Data records section start
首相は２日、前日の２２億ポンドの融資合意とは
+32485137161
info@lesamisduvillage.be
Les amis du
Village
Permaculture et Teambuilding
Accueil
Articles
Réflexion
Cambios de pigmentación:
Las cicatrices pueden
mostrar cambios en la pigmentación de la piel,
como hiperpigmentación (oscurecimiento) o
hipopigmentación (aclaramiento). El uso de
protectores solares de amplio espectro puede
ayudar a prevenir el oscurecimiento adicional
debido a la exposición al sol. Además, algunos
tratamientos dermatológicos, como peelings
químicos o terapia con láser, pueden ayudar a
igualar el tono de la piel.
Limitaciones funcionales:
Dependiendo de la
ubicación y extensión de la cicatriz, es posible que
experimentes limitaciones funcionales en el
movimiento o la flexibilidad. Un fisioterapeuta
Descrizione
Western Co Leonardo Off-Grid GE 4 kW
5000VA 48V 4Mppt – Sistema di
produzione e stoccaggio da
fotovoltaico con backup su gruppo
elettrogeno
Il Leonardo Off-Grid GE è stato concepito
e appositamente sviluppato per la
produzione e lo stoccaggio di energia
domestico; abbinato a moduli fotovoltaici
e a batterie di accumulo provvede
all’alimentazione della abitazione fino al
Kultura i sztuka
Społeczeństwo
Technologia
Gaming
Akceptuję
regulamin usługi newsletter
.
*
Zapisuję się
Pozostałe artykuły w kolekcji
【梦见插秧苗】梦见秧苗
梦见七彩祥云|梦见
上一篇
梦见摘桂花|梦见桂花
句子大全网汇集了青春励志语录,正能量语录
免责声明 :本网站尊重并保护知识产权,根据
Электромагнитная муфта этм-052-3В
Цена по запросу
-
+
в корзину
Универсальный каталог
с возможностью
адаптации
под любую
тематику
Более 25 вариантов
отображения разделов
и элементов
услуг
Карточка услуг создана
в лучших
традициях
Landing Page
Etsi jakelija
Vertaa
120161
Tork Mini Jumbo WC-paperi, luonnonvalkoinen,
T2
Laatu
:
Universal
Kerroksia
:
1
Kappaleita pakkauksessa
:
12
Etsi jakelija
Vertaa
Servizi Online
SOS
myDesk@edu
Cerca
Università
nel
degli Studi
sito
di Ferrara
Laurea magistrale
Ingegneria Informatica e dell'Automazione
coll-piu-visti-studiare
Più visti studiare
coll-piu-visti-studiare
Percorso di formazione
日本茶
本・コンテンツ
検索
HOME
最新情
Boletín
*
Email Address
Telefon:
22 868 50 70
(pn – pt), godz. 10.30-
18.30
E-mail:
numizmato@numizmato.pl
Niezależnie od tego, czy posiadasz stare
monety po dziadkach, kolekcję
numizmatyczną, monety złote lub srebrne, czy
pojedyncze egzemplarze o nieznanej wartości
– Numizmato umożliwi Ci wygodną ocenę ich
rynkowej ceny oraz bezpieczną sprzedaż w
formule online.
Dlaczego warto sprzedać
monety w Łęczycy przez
Data records section end
-- What is needed --
Write the data above out again in full, with every word as given.

-- Answer to this problem --
首相は２日、前日の２２億ポンドの融資合意とは
+32485137161
info@lesamisduvillage.be
Les amis du
Village
Permaculture et Teambuilding
Accueil
Articles
Réflexion
Cambios de pigmentación:
Las cicatrices pueden
mostrar cambios en la pigmentación de la piel,
como hiperpigmentación (oscurecimiento) o
hipopigmentación (aclaramiento). El uso de
protectores solares de amplio espectro puede
ayudar a prevenir el oscurecimiento adicional
debido a la exposición al sol. Además, algunos
tratamientos dermatológicos, como peelings
químicos o terapia con láser, pueden ayudar a
igualar el tono de la piel.
Limitaciones funcionales:
Dependiendo de la
ubicación y extensión de la cicatriz, es posible que
experimentes limitaciones funcionales en el
movimiento o la flexibilidad. Un fisioterapeuta
Descrizione
Western Co Leonardo Off-Grid GE 4 kW
5000VA 48V 4Mppt – Sistema di
produzione e stoccaggio da
fotovoltaico con backup su gruppo
elettrogeno
Il Leonardo Off-Grid GE è stato concepito
e appositamente sviluppato per la
produzione e lo stoccaggio di energia
domestico; abbinato a moduli fotovoltaici
e a batterie di accumulo provvede
all’alimentazione della abitazione fino al
Kultura i sztuka
Społeczeństwo
Technologia
Gaming
Akceptuję
regulamin usługi newsletter
.
*
Zapisuję się
Pozostałe artykuły w kolekcji
【梦见插秧苗】梦见秧苗
梦见七彩祥云|梦见
上一篇
梦见摘桂花|梦见桂花
句子大全网汇集了青春励志语录,正能量语录
免责声明 :本网站尊重并保护知识产权,根据
Электромагнитная муфта этм-052-3В
Цена по запросу
-
+
в корзину
Универсальный каталог
с возможностью
адаптации
под любую
тематику
Более 25 вариантов
отображения разделов
и элементов
услуг
Карточка услуг создана
в лучших
традициях
Landing Page
Etsi jakelija
Vertaa
120161
Tork Mini Jumbo WC-paperi, luonnonvalkoinen,
T2
Laatu
:
Universal
Kerroksia
:
1
Kappaleita pakkauksessa
:
12
Etsi jakelija
Vertaa
Servizi Online
SOS
myDesk@edu
Cerca
Università
nel
degli Studi
sito
di Ferrara
Laurea magistrale
Ingegneria Informatica e dell'Automazione
coll-piu-visti-studiare
Più visti studiare
coll-piu-visti-studiare
Percorso di formazione
日本茶
本・コンテンツ
検索
HOME
最新情
Boletín
*
Email Address
Telefon:
22 868 50 70
(pn – pt), godz. 10.30-
18.30
E-mail:
numizmato@numizmato.pl
Niezależnie od tego, czy posiadasz stare
monety po dziadkach, kolekcję
numizmatyczną, monety złote lub srebrne, czy
pojedyncze egzemplarze o nieznanej wartości
– Numizmato umożliwi Ci wygodną ocenę ich
rynkowej ceny oraz bezpieczną sprzedaż w
formule online.
Dlaczego warto sprzedać
monety w Łęczycy przez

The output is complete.